11. Subsequently, the ambit and scope of Section 227 Cr.P.C. as well as parameters regarding exercise of jurisdiction under Section 227 Cr.P.C. came to be considered by a three Judges Bench of Supreme Court in Tarun Jit Tejpal Vs. State of Goa and Another, 2019 SCC OnLine SC 1053, wherein Court concluded as under in paragraphs 8 and 9:-
8. Now, so far as the prayer of the appellant to discharge him and the submissions made by Shri Vikas Singh, learned Senior Advocate on merits are concerned, the law on the scope at the stage of Sections 227/228 CrPC is required to be considered.

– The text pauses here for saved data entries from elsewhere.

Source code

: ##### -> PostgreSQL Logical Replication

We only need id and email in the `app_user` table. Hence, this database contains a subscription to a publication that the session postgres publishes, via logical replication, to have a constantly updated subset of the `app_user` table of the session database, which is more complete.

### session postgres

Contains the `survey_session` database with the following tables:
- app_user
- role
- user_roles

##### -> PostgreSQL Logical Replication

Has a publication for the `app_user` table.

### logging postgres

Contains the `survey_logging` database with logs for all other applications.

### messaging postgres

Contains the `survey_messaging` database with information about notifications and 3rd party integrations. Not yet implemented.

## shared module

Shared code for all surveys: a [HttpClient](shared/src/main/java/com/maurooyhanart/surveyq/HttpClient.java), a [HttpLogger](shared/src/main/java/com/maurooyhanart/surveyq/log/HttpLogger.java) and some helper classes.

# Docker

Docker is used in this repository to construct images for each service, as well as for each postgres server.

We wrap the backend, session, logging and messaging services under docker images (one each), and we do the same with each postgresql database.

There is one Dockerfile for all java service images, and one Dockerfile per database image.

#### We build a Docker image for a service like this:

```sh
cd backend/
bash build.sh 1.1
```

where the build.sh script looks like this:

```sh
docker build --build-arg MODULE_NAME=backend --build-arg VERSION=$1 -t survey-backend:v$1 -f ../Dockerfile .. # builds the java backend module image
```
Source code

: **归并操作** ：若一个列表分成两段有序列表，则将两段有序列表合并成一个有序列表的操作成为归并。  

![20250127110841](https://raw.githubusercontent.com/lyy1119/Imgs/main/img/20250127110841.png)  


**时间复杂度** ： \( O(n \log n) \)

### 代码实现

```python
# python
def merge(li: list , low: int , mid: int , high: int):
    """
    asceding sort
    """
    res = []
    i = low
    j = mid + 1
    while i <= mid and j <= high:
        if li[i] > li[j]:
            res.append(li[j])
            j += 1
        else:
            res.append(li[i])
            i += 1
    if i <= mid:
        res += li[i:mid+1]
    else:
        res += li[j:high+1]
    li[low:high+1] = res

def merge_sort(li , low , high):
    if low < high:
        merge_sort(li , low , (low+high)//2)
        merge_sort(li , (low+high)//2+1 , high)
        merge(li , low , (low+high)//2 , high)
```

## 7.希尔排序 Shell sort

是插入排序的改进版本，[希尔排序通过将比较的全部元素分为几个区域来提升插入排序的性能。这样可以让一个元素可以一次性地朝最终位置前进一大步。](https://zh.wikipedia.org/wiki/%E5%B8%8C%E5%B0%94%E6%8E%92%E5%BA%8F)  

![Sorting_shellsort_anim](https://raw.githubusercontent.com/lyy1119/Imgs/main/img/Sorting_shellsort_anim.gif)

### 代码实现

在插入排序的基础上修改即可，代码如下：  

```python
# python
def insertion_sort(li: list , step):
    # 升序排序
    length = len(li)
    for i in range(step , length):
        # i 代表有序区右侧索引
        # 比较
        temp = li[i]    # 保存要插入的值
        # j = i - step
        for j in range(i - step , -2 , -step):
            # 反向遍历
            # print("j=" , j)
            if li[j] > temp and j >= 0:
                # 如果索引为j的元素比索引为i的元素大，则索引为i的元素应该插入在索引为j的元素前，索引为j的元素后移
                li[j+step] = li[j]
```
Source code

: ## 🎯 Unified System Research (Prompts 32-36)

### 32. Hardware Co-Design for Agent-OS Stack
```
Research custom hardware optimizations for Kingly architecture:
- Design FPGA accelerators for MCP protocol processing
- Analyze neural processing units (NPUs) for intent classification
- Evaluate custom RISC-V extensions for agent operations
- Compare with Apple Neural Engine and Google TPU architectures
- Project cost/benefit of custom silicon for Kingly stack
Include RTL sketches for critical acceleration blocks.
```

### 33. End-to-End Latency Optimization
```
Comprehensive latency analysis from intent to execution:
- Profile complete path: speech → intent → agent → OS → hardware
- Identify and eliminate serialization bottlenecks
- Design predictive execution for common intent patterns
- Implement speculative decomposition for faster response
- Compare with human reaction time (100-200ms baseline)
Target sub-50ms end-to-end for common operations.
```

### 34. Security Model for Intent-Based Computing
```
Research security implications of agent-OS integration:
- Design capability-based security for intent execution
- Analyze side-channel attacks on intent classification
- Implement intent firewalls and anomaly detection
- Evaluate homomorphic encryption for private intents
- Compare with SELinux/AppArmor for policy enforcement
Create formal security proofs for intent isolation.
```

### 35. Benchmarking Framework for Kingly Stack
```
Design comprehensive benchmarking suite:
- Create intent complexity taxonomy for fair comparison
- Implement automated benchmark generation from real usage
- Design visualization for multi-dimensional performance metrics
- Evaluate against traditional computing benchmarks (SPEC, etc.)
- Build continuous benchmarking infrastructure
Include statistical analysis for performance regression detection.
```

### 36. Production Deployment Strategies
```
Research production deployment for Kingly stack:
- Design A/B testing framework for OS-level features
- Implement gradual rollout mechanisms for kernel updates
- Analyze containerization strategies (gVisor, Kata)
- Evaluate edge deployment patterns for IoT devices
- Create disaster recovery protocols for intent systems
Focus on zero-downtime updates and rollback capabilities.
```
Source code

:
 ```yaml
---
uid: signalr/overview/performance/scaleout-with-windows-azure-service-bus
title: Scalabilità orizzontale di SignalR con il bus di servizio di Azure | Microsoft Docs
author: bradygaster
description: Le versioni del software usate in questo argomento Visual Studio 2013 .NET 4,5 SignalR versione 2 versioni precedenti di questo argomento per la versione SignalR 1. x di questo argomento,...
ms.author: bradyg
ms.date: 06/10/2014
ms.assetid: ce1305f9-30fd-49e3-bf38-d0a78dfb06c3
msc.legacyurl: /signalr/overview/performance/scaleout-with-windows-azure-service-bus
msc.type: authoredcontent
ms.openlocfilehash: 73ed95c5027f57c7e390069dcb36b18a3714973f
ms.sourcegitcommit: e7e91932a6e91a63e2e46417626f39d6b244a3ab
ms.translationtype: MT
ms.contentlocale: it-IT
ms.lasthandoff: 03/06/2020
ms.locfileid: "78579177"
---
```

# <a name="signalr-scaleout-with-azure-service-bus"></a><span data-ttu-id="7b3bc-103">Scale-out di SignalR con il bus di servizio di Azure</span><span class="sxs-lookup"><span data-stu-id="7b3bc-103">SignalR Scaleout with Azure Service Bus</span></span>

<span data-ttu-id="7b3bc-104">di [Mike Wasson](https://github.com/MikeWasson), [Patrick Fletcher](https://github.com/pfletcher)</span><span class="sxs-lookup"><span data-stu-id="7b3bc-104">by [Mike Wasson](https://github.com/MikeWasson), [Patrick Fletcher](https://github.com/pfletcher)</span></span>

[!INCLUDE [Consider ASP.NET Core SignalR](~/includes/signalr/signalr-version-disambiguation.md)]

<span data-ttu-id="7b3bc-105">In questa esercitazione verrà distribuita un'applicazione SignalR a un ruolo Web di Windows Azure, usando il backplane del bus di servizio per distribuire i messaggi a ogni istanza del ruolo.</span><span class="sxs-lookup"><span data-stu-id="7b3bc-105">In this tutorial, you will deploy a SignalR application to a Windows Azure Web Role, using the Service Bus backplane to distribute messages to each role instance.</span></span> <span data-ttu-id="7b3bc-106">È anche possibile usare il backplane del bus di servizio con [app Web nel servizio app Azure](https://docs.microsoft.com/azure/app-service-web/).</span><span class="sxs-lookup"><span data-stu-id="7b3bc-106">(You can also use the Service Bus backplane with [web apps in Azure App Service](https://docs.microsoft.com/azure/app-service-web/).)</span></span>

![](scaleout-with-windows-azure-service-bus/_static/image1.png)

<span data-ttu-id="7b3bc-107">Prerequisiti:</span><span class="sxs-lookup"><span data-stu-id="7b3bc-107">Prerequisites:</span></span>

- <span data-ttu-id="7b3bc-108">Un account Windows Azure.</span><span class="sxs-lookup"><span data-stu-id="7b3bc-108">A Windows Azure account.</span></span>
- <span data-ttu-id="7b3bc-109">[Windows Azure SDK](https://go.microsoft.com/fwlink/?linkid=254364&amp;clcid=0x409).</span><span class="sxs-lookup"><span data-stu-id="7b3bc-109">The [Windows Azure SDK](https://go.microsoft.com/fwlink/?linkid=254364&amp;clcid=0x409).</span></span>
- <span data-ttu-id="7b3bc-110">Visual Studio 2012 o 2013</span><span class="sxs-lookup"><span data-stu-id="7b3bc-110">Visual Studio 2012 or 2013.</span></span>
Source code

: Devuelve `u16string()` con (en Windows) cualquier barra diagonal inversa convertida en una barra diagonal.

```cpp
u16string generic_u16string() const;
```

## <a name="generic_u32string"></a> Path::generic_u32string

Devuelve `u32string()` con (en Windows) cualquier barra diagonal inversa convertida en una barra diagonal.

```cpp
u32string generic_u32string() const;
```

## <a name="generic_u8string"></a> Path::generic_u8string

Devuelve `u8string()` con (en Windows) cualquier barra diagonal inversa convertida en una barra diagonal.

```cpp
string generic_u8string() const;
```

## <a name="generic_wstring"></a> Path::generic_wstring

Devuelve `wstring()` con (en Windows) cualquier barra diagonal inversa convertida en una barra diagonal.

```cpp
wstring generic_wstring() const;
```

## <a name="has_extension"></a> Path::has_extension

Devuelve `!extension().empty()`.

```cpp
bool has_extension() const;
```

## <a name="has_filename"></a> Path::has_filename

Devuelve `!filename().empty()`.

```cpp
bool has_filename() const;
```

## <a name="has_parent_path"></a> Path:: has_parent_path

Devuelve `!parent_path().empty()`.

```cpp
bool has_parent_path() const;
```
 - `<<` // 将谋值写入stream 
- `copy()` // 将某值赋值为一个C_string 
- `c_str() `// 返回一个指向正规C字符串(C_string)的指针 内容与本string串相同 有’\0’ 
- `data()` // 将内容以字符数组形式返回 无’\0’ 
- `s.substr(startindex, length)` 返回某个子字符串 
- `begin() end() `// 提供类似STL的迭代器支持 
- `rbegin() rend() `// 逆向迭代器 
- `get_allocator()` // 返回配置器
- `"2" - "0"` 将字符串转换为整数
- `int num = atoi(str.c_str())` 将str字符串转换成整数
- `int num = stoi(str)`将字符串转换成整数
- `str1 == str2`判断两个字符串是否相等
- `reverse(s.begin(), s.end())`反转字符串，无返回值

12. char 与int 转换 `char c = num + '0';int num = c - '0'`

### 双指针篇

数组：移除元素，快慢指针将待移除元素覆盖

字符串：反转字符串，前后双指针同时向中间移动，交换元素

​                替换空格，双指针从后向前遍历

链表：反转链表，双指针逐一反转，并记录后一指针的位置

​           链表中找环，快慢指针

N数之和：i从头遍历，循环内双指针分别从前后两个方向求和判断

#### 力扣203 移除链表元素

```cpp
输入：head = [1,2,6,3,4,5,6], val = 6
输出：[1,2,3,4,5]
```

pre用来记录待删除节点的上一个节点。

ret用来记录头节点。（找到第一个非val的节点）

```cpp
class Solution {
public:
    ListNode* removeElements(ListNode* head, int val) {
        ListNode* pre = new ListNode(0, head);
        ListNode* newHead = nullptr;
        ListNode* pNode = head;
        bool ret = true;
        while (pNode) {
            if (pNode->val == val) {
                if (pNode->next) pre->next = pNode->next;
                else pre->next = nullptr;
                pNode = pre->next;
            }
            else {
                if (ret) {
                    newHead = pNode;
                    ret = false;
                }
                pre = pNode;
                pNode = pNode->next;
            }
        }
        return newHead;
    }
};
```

8.1. In N. Suresh Rajan [State of T.N. v. N. Suresh Rajan, (2014) 11 SCC 709 : (2014) 3 SCC (Cri) 529 : (2014) 2 SCC (L&S) 721] this Court had an occasion to consider in detail the scope of the proceedings at the stage of framing of the charge under Sections 227/228 CrPC. After considering earlier decisions of this Court on the point, thereafter in paras 29 to 31 this Court has observed and held as under : (SCC pp. 721-23) “29. We have bestowed our consideration to the rival submissions and the submissions made by Mr Ranjit Kumar commend us. True it is that at the time of consideration of the applications for discharge, the court cannot act as a mouthpiece of the prosecution or act as a post office and may sift evidence in order to find out whether or not the allegations made are groundless so as to pass an order of discharge. It is trite that at the stage of consideration of an application for discharge, the court has to proceed with an assumption that the materials brought on record by the prosecution are true and evaluate the said materials and documents with a view to find out whether the facts emerging therefrom taken at 11 Crl. Revision No.984 of 2025 their face value disclose the existence of all the ingredients constituting the alleged offence. At this stage, probative value of the materials has to be gone into and the court is not expected to go deep into the matter and hold that the materials would not warrant a conviction. In our opinion, what needs to be considered is whether there is a ground for presuming that the offence has been committed and not whether a ground for convicting the accused has been made out. To put it differently, if the court thinks that the accused might have committed the offence on the basis of the materials on record on its probative value, it can frame the charge; though for conviction, the court has to come to the conclusion that the accused has committed the offence. The law does not permit a mini trial at this stage.
30. Reference in this connection can be made to a recent decision of this Court in Sheoraj Singh Ahlawat v. State of U.P. [Sheoraj Singh Ahlawat v. State of U.P., (2013) 11 SCC 476 : (2012) 4 SCC (Cri) 21] , in which, after analysing various decisions on the point, this Court endorsed the following view taken in Onkar Nath Mishra v. State (NCT of Delhi) [Onkar Nath Mishra v. State (NCT of Delhi), (2008) 2 SCC 561 : (2008) 1 SCC (Cri) 507] : (Sheoraj Singh Ahlawat case [Sheoraj Singh Ahlawat v. State of U.P., (2013) 11 SCC 476 : (2012) 4 SCC (Cri) 21] , SCC p. 482, para 15) ‘15. … “11. It is trite that at the stage of framing of charge the court is required to evaluate the material and documents on record with a view to finding out if the facts emerging therefrom, taken at their face value, disclosed the existence of all the ingredients constituting the alleged offence. At that stage, the court is not expected to go deep into the probative value of the material on record. What needs to be considered is whether there is a ground for presuming that the offence has been committed and not a ground for convicting the accused has been made out. At that stage, even strong suspicion founded on material which leads the court to form a presumptive opinion as to the existence of the factual ingredients constituting the offence alleged would justify the framing of charge against the accused in respect of the commission of that offence.” (Onkar Nath case [Onkar Nath Mishra v. State (NCT of Delhi), (2008) 2 SCC 561 : (2008) 1 SCC (Cri) 507] , SCC p. 565, para 11).’